Managing essential patient care
At the onset of the pandemic, it was anything but business as usual—and that meant a disruption to planned procedures and routine care due to legitimate fears from families and clinical staff about exposure risks and how to handle them, says Gewitz.
This prompted Maria Fareri Children's Hospital to form a workgroup that will develop and analyze strategies for operating as normally as possible in the face of a pandemic. "We're looking at ways to, in the future, continue doing what needs to be done on a regular basis in addition to what we need to do for acute emergencies like COVID-19," says Gewitz.
"And we're looking at strategies for how to better assure people, families in particular, that some of the care that still needs to go on... can still safely go on." The work group is in its early days at the hospital—but it is already looking at things like more flexible hours of operation and how to better arrange the pediatric floors, in terms of both personnel and space, to care for all children more effectively during a pandemic, whether they are infected or they are there for other kinds of critical care.
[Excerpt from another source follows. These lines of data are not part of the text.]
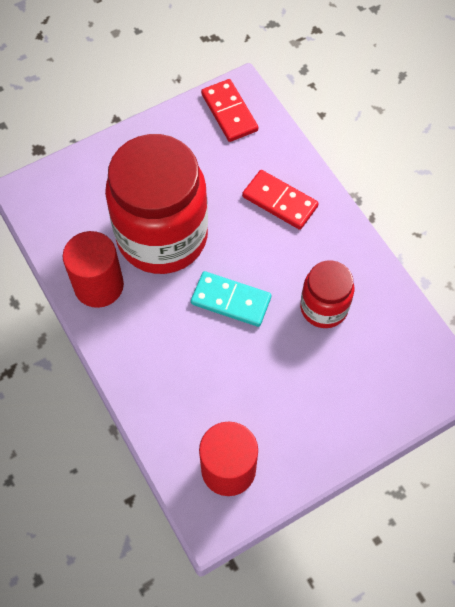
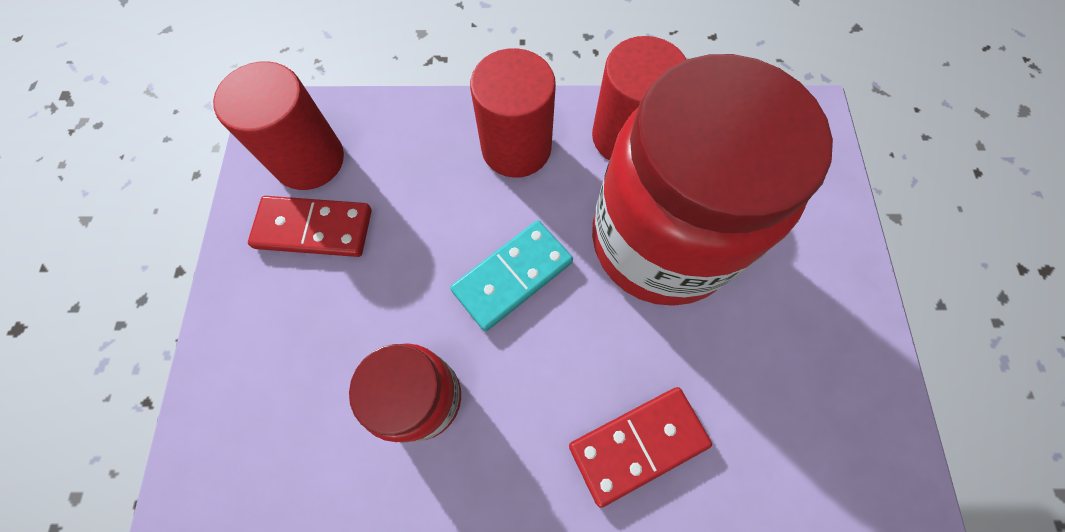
camera: 120 degrees right, 5 degrees up
red domino [201,79,258,142] -> red domino moved to [248,196,372,257]
none -> red cylinder [470,48,556,178]

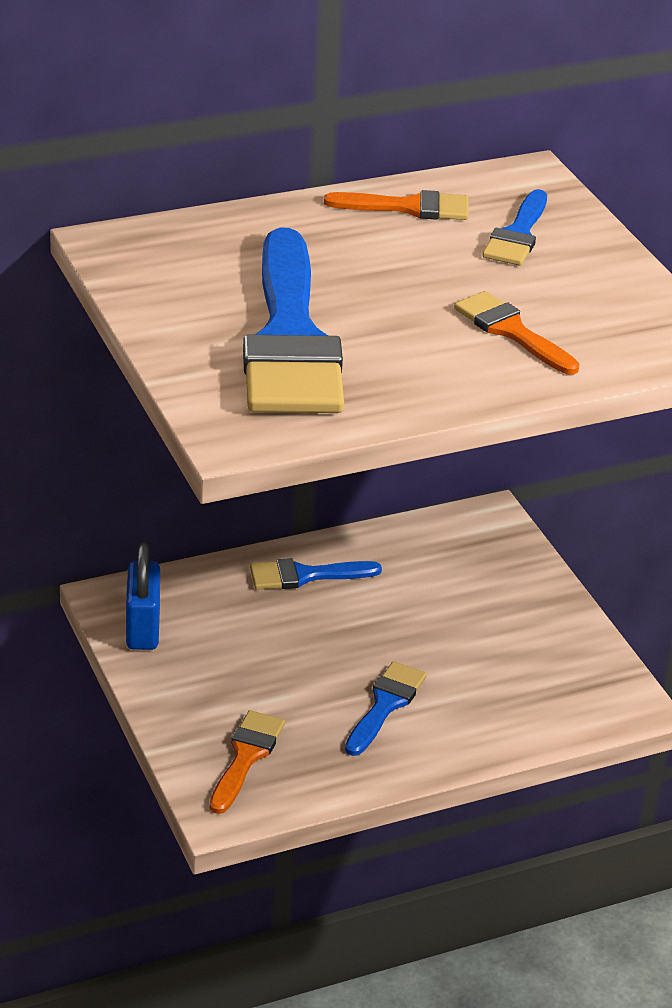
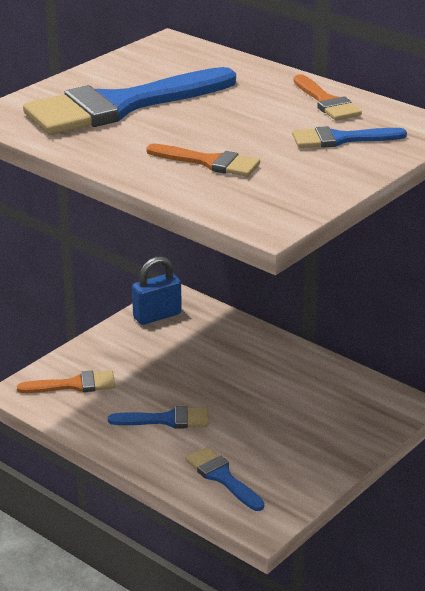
camera: 65 degrees right, 5 degrees down
blue brush [250,558,382,590] -> blue brush moved to [185,447,264,511]
orange brush [454,291,580,375] -> orange brush turned 90 degrees clockwise [146,144,260,177]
Maria Fareri Children's Hospital isn't alone in this re-assessment. As a result of COVID-19, Children's Hospital at Erlanger is performing scheduled surgeries on Saturdays to accommodate families concerned about COVID-19 exposure in the hospital environment—and the team plans to maintain that practice moving forward for patient and family convenience.
"COVID-19 has provided the opportunity to improve processes that the hospital couldn't work on before," says Mueller. "Many associates and physicians did not want to do things differently before COVID-19 because that was not how they were done in the past. The new processes during COVID-19 forced people to think differently and do things differently to improve efficiency and patient care."
Re-engineering the operating room
As the team at Children's Hospital at Erlanger monitored PPE in the face of the pandemic, they discovered they could reduce the number of staff going in and out of the operating room. "Before, you might have one person who would go into six different operating rooms, which may mean they have to change PPE during that process," says Mueller. "We learned there were a lot of people circulating through the operating room and changing PPEs—but they didn't need to. So, we re-engineered the way the operating room staff works."